Religion is also a metaphysical system that honors the largeness of the universe. It's that sense of largeness, which my generation used to call cosmic consciousness, that is missing in the cynical ideologies promoted by the elite universities -- like post-structuralism, which is obsessed with politics and language and has a depressingly debased view of human experience. Post-structuralism doesn't see the stars or the enormity of nature, which for religious people symbolizes God's power. So I think that the constant sniping at religion coming from liberal Democrats is really a dead end.

But there's reason for alarm at the right-wing intertwining of religion and politics, where the Bible is seen as the prophetic master plan of the universe and where Israel as the Holy Land must be protected at all costs from Muslim infiltration -- duplicating the agenda of the medieval crusades. But to claim, as Democrats often do, that there has always been a separation of church and state in America is misleading: The U.S. simply has no official state religion. The formative influence in our intellectual heritage came from Puritan dissidents in New England. Major universities like Harvard and Yale were founded on religious principles.

The more liberal parents are, the less contact their children have with religious ideas. That will surely disable our future American leaders from being able to understand the religious commitment of Islamic fundamentalists. Liberal journalists often seem incredulous about how anyone would seek death for religious principles. But that was the entire history of early Christianity, when the saints willingly sought martyrdom. We're heading into that world again.

What do contemporary intellectuals have to offer anyhow?

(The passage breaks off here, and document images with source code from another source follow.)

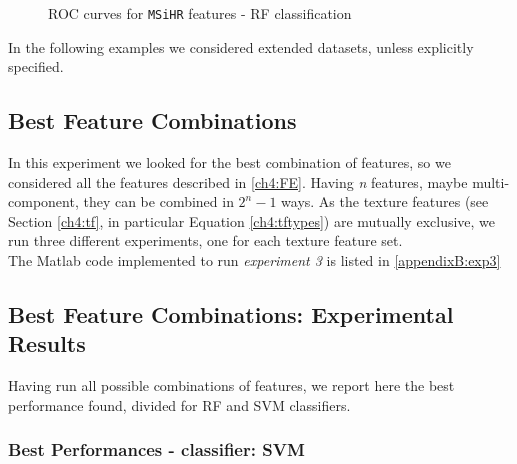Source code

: \begin{figure}[!htb]
    \caption{ROC curves for \texttt{MSiHR} features - RF classification}
    \label{ch6:fig5}
\end{figure}


In the following examples we considered extended datasets, unless explicitly specified.


\vspace{0.5cm}

\subsection{Best Feature Combinations}

In this experiment we looked for the best combination of features, so we considered all the features described in \ref{ch4:FE}. Having \textit{n} features, maybe multi-component,
they can be combined in $2^n-1$ ways. As the texture features (see Section \ref{ch4:tf}, in particular Equation \ref{ch4:tftypes}) are mutually exclusive, we run three different
experiments, one for each texture feature set.
\\
The Matlab code implemented to run \textit{experiment 3} is listed in \ref{appendixB:exp3}

\vspace{0.5cm}


\subsection{Best Feature Combinations: Experimental Results}


Having run all possible combinations of features, we report here the best performance found, divided for \Gls{RF} and \Gls{SVM} classifiers.

\vspace{0.5cm}

\subsubsection{Best Performances - classifier: SVM}

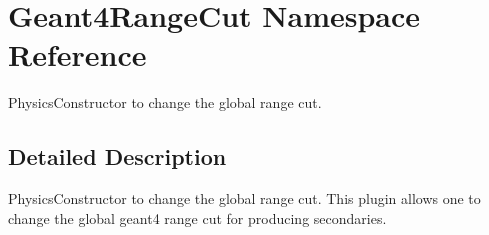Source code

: \hypertarget{namespace_geant4_range_cut}{
\section{Geant4RangeCut Namespace Reference}
\label{namespace_geant4_range_cut}
}


PhysicsConstructor to change the global range cut.  


\subsection{Detailed Description}
PhysicsConstructor to change the global range cut. This plugin allows one to change the global geant4 range cut for producing secondaries. 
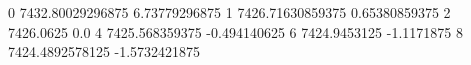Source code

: 0 7432.80029296875 6.73779296875
1 7426.71630859375 0.65380859375
2 7426.0625 0.0
4 7425.568359375 -0.494140625
6 7424.9453125 -1.1171875
8 7424.4892578125 -1.5732421875
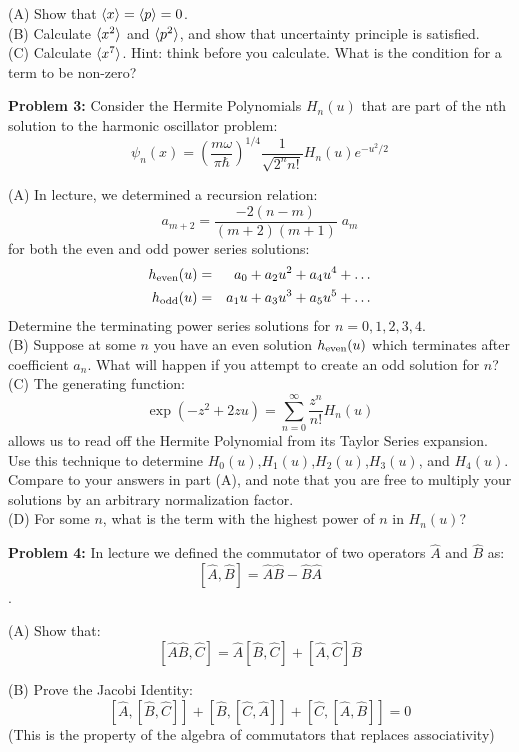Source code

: \documentclass[12pt]{article}
\begin{document}
\noindent
(A) Show that $\braket{x} = \braket{p} = 0$.\\

\noindent  
(B) Calculate $\braket{x^2}$ and $\braket{p^2}$, and show that uncertainty principle is satisfied.\\

\noindent
(C) Calculate $\braket{x^7}$.  Hint:  think before you calculate.  What is the condition for a term to be non-zero?\\


\newpage

\noindent
{\bf Problem 3:} Consider the Hermite Polynomials $H_n(u)$ that are part of the nth solution to the harmonic oscillator problem:
$$\psi_n(x) = \left( \frac{m \omega}{\pi \hbar} \right)^{1/4} \frac{1}{\sqrt{2^n n!}}H_n(u) e^{-u^2/2}$$

\noindent
(A) In lecture, we determined a recursion relation:
$$a_{m+2} = \frac{-2(n-m)}{(m+2)(m+1)} \; a_m$$
for both the even and odd power series solutions:
\begin{eqnarray*}
h_{\rm even}(u)&=&a_0 + a_2 u^2 + a_4 u^4 + \ldots\\
h_{\rm odd}(u)&=&a_1 u + a_3 u^3 + a_5 u^5 + \ldots\\
\end{eqnarray*}
Determine the terminating power series solutions for $n=0,1,2,3,4$.\\

\noindent
(B)  Suppose at some $n$ you have an even solution $h_{\rm even}(u)$ which terminates after coefficient $a_n$.  What will happen if you attempt to create an odd solution for $n$?\\

\noindent
(C) The generating function:
$$\exp(-z^2+2zu) = \sum_{n=0}^{\infty} \frac{z^n}{n!}H_n(u)$$
allows us to read off the Hermite Polynomial from its Taylor Series expansion.  Use this technique to determine $H_0(u)$,$H_1(u)$,$H_2(u)$,$H_3(u)$, and $H_4(u)$. Compare to your answers in part (A), and note that you are free to multiply your solutions by an arbitrary normalization factor.\\

\noindent
(D) For some $n$, what is the term with the highest power of $n$ in $H_n(u)$?\\

\vskip 2cm

\noindent
{\bf Problem 4:} In lecture we defined the commutator of two operators $\hat{A}$ and $\hat{B}$ as:
$$[\hat{A}, \hat{B}] = \hat{A}\hat{B} - \hat{B}\hat{A}$$.

\noindent
(A) Show that:
$$ [\hat{A}\hat{B}, \hat{C}] = \hat{A}[\hat{B}, \hat{C}] + [\hat{A}, \hat{C}]\hat{B}$$

\noindent
(B) Prove the Jacobi Identity:
$$ [\hat{A},[\hat{B}, \hat{C}]] + [\hat{B},[\hat{C}, \hat{A}]] + [\hat{C},[\hat{A}, \hat{B}]] = 0$$
(This is the property of the algebra of commutators that replaces associativity)
\end{document}
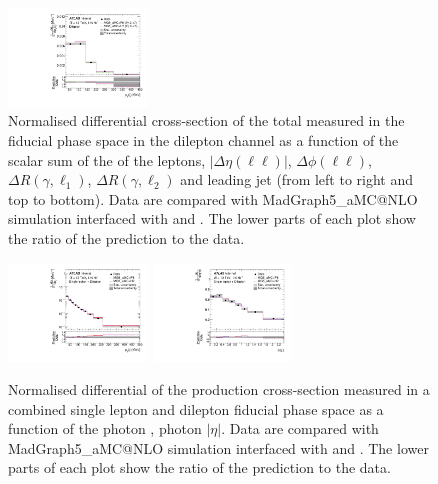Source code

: \begin{figure}[ht]
  \includegraphics[width=0.33\textwidth]{figures/diff_xsec/normalized-unfolded-distributions/tty_total_dilep/DL_tty_total_ptj1_unfolded_normalized.pdf}%
    \caption{Normalised differential cross-section of the \tty total measured in the fiducial phase space in the dilepton channel as a function of the scalar sum of the \pt of the leptons, $|\Delta \eta(\ell\ell)|$, $\Delta \phi (\ell\ell)$, $\Delta R (\gamma, \ell_1)$, $\Delta R (\gamma, \ell_2)$ and leading jet \pt (from left to right and top to bottom). Data are compared with MadGraph5\_aMC@NLO simulation interfaced with \PYTHIA[8] and \HERWIG[7]. The lower parts of each plot show the ratio of the prediction to the data.}
  \label{fig:tty_total_diff_DL2_norm}
\end{figure}
\FloatBarrier

\begin{figure}[ht]
  \centering
  \includegraphics[width=0.33\textwidth]{figures/diff_xsec/normalized-unfolded-distributions/tty_prod_SLDL/tty_pt_UnfoldedData.pdf}%
  \includegraphics[width=0.33\textwidth]{figures/diff_xsec/normalized-unfolded-distributions/tty_prod_SLDL/tty_eta_UnfoldedData.pdf}%
  \caption{Normalised differential of the \tty production 
  cross-section measured in a combined single lepton and dilepton fiducial phase space as a function of the photon \pt, photon $|\eta|$.
  Data are compared with MadGraph5\_aMC@NLO
  simulation interfaced with \PYTHIA[8] and \HERWIG[7]. The lower parts of each
  plot show the ratio of the prediction to the data. }

  \label{fig:tty_prod_diff_SLDL_norm}
\end{figure}
\FloatBarrier


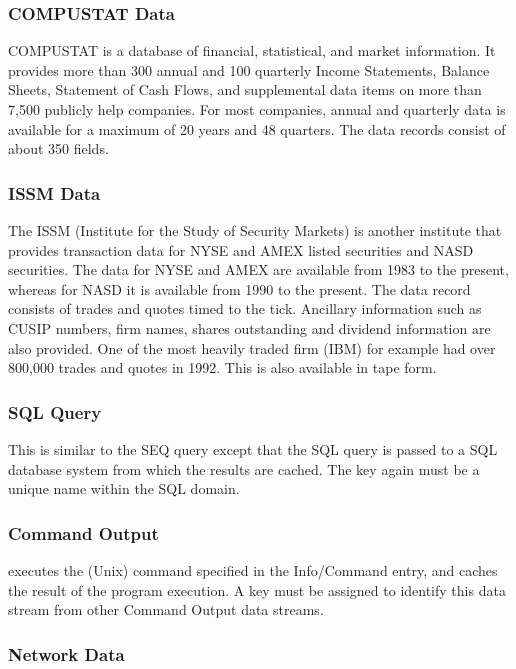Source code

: \subsubsection{COMPUSTAT Data}

COMPUSTAT is a database of financial, statistical, and market
information. It provides more than 300 annual and 100 quarterly Income
Statements, Balance Sheets, Statement of Cash Flows, and supplemental
data items on more than 7,500 publicly help companies. For most
companies, annual and quarterly data is available for a maximum of 20
years and 48 quarters. The data records consist of about 350 fields.

\subsubsection{ISSM Data}

The ISSM (Institute for the Study of Security Markets) is another
institute that provides transaction data for NYSE and AMEX listed
securities and NASD securities. The data for NYSE and AMEX are
available from 1983 to the present, whereas for NASD it is available
from 1990 to the present. The data record consists of trades and
quotes timed to the tick. Ancillary information such as CUSIP numbers,
firm names, shares outstanding and dividend information are also
provided. One of the most heavily traded firm (IBM) for example had
over 800,000 trades and quotes in 1992. This is also available in tape
form.

\subsubsection{SQL Query}

This is similar to the SEQ query except that the SQL query is passed
to a SQL database system from which the results are cached. The key
again must be a unique name within the SQL domain.

\subsubsection{Command Output}

\Devise executes the (Unix) command specified in the Info/Command
entry, and caches the result of the program execution. A key must be
assigned to identify this data stream from other Command Output data
streams.

\subsubsection{Network Data}


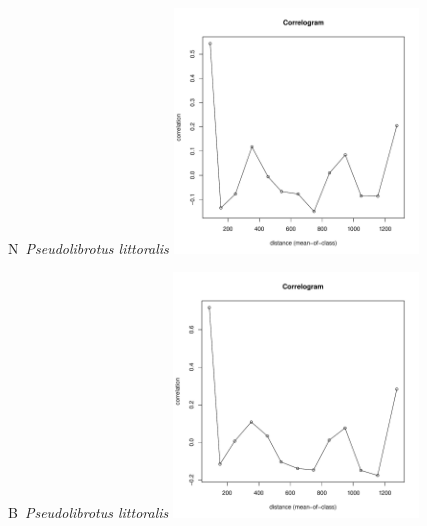 \documentclass[12pt, a4paper]{disser}
\begin{document}
\begin{figure}[h]
	
	\begin{minipage}[b]{.46\linewidth}
	\begin{center}
	{\small N~{\it Pseudolibrotus littoralis}}
	\includegraphics[width=65mm]{../Barenc_Sea/distribution_Moran/Plyazh082_moran_N_Pseudolibrotus_littoralis_.pdf}

	\end{center}
	\end{minipage}
	\hfil %
	\begin{minipage}[b]{.46\linewidth}
	\begin{center}
	{\small B~{\it Pseudolibrotus littoralis}}
		\includegraphics[width=65mm]{../Barenc_Sea/distribution_Moran/Plyazh082_moran_B_Pseudolibrotus_littoralis_.pdf}
	\end{center}
	\end{minipage}






\end{figure}
\end{document}
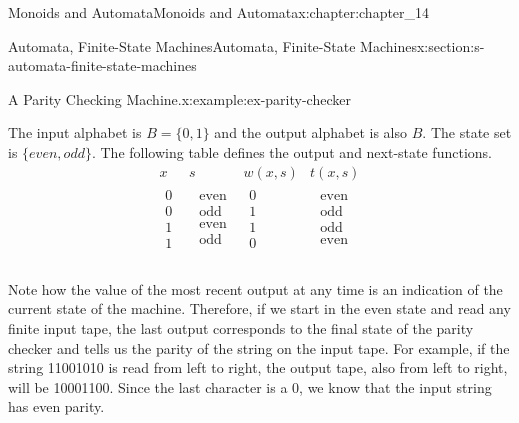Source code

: \documentclass[oneside,10pt,]{book}
\numberwithin{equation}{section}
\begin{document}
\begin{chapterptx}{Monoids and Automata}{}{Monoids and Automata}{}{}{x:chapter:chapter_14}
\begin{sectionptx}{Automata, Finite-State Machines}{}{Automata, Finite-State Machines}{}{}{x:section:s-automata-finite-state-machines}
\begin{example}{A Parity Checking Machine.}{x:example:ex-parity-checker}
\par
The input alphabet is \(B=\{0,1\}\) and the output alphabet is also \(B\). The state set is \(\{even, odd\}\). The following table defines the output and next-state functions.%
\begin{equation*}
\begin{array}{c|ccc}
x & s & w(x,s) & t(x,s) \\
\hline
\begin{array}{c}
0 \\
0 \\
1 \\
1 \\
\end{array}
& 
\begin{array}{c}
\textrm{ even} \\
\textrm{ odd} \\
\textrm{ even} \\
\textrm{ odd} \\
\end{array}
& 
\begin{array}{c}
0 \\
1 \\
1 \\
0 \\
\end{array}
& 
\begin{array}{c}
\textrm{ even} \\
\textrm{ odd} \\
\textrm{ odd} \\
\textrm{ even} \\
\end{array}
\\
\end{array}
\end{equation*}
%
\par
Note how the value of the most recent output at any time is an indication of the current state of the machine. Therefore, if we start in the even state and read any finite input tape, the last output corresponds to the final state of the parity checker and tells us the parity of the string on the input tape. For example, if the string 11001010 is read from left to right, the output tape, also from left to right, will be 10001100. Since the last character is a 0, we know that the input string has even parity.%
\end{example}

\end{sectionptx}
\end{chapterptx}
\end{document}

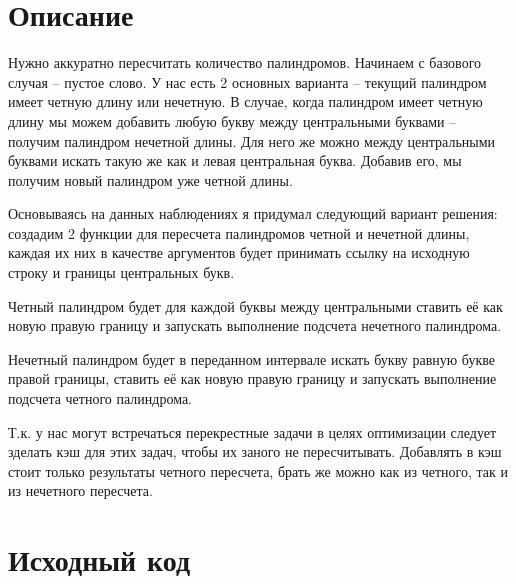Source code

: \section{Описание}
Нужно аккуратно пересчитать количество палиндромов. Начинаем с базового случая -- пустое слово. У нас есть 2 основных варианта -- текущий палиндром имеет четную длину или нечетную. В случае, когда палиндром имеет четную длину мы можем добавить любую букву между центральными буквами -- получим палиндром нечетной длины. Для него же можно между центральными буквами искать такую же как и левая центральная буква. Добавив его, мы получим новый палиндром уже четной длины.

Основываясь на данных наблюдениях я придумал следующий вариант решения: создадим 2 функции для пересчета палиндромов четной и нечетной длины, каждая их них в качестве аргументов будет принимать ссылку на исходную строку и границы центральных букв.

Четный палиндром будет для каждой буквы между центральными ставить её как новую правую границу и запускать выполнение подсчета нечетного палиндрома.

Нечетный палиндром будет в переданном интервале искать букву равную букве правой границы, ставить её как новую правую границу и запускать выполнение подсчета четного палиндрома.

Т.к. у нас могут встречаться перекрестные задачи в целях оптимизации следует зделать кэш для этих задач, чтобы их заного не пересчитывать. Добавлять в кэш стоит только результаты четного пересчета, брать же можно как из четного, так и из нечетного пересчета.

\pagebreak

\section{Исходный код}


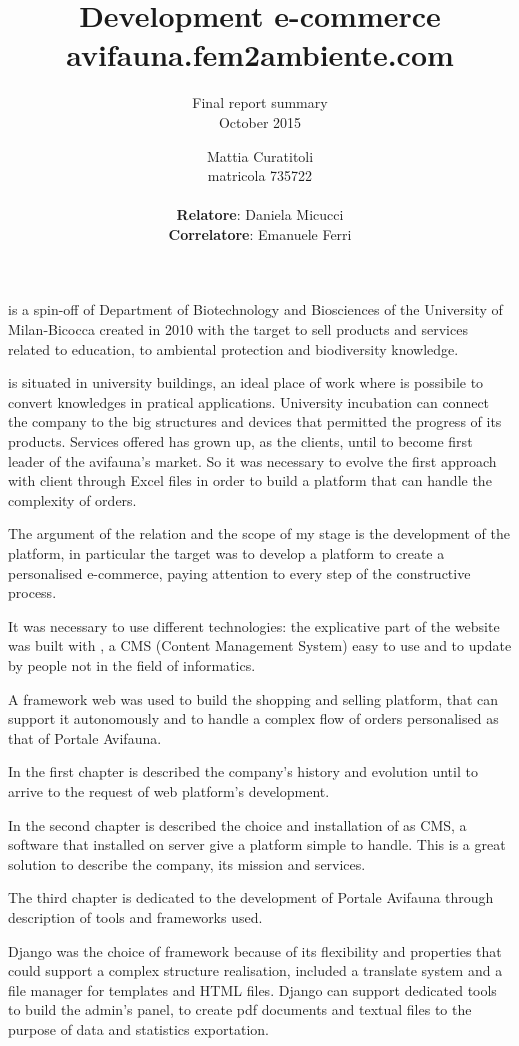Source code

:\documentclass[12pt,a4paper]{scrartcl}
\author{
	Mattia Curatitoli \\ 
	matricola 735722 \\
	\\
	\textbf{Relatore}: Daniela Micucci \\
	\textbf{Correlatore}: Emanuele Ferri
}
\title{Development e-commerce avifauna.fem2ambiente.com}
\subtitle{
	Final report summary \\
 	October 2015
}
\date{}
\begin{document}
\maketitle

{\femsrl} is a spin-off of Department of Biotechnology and Biosciences of the University of Milan-Bicocca created in 2010 with the target to sell products and services related to education, to ambiental protection and biodiversity knowledge. 

{\fem} is situated in university buildings, an ideal place of work where is possibile to convert knowledges in pratical applications. University incubation can connect the company to the big structures and devices that permitted the progress of its products. Services offered has grown up, as the clients, until to become first leader of the avifauna’s market. So it was necessary to evolve the first approach with client through Excel files in order to build a platform that can handle the complexity of orders.

The argument of the relation and the scope of my stage is the development of the platform, in particular the target was to develop a platform to create a personalised e-commerce, paying attention to every step of the constructive process.

It was necessary to use different technologies: the explicative part of the website was built with {\wp}, a CMS (Content Management System) easy to use and to update by people not in the field of informatics.

A framework web was used to build the shopping and selling platform, that can support it autonomously and to handle a complex flow of orders personalised as that of Portale Avifauna.

In the first chapter is described the company’s history and evolution until to arrive to the request of web platform’s development.

In the second chapter is described the choice and installation of {\wp} as CMS, a software that installed on server give a platform simple to handle. This is a great solution to describe the company, its mission and services.

The third chapter is dedicated to the development of Portale Avifauna through description of tools and frameworks used.

Django was the choice of framework because of its flexibility and properties that could support a complex structure realisation, included a translate system and a file manager for templates and HTML files. Django can support dedicated tools to build the admin’s panel, to create pdf documents and textual files to the purpose of data and statistics exportation.
\end{document}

What passionate engagement do they have to appeal to young people? Liberal secularism has become bourgeois and materialistic. It's snide, elitist, and politically marginalized. The chattering class clearly has no effect whatever on decision-making in Washington. Conservative radio hosts have been claiming that liberal criticism of Bush's decisiveness in invading Iraq mirrors the shilly-shallying of 1930s intellectuals during Hitler's rise. The intellectuals, with their cultivated internationalism, always counsel procrastination and leave it to the men of action to deal forcefully with fascist regimes.

Of course Democrats are genuinely divided about how we should proceed. There are people like me who want immediate withdrawal of all American forces from Iraq. Every war goes on and on because more and more blood has to be spilled to prove the value of the lives already lost. It's an endless cycle of insanity. Withdrawal would probably plunge Iraq into civil war, and the Democrats don't want to be blamed for the blood bath. But it's going to be nasty whether we stay or go.

I doubt withdrawal has ever been a possibility for this administration. Bush sees Iraq as a staging station to safeguard the oil fields by democratizing the Middle East. Our military bases may be permanently planted in Iraq. It will require a very strong and visionary future president of either party to get us out of this mess.

(Link via Drudge Report)

I think she is right, that women who want to be president should spend time in our military. That is a brilliant idea because they will be Commander in Chief and would need a working knowledge of the military.

And she admits something that many atheists wouldn't, that the world needs religion. This flies in the face of someone like Dawkins who believes that we shouldn't be allowing children to be brought up to follow their parent's religion:
Dawkins does not merely disagree with religious myths. He disagrees with tolerating them, with cooperating in their colonization of the brains of innocent tykes.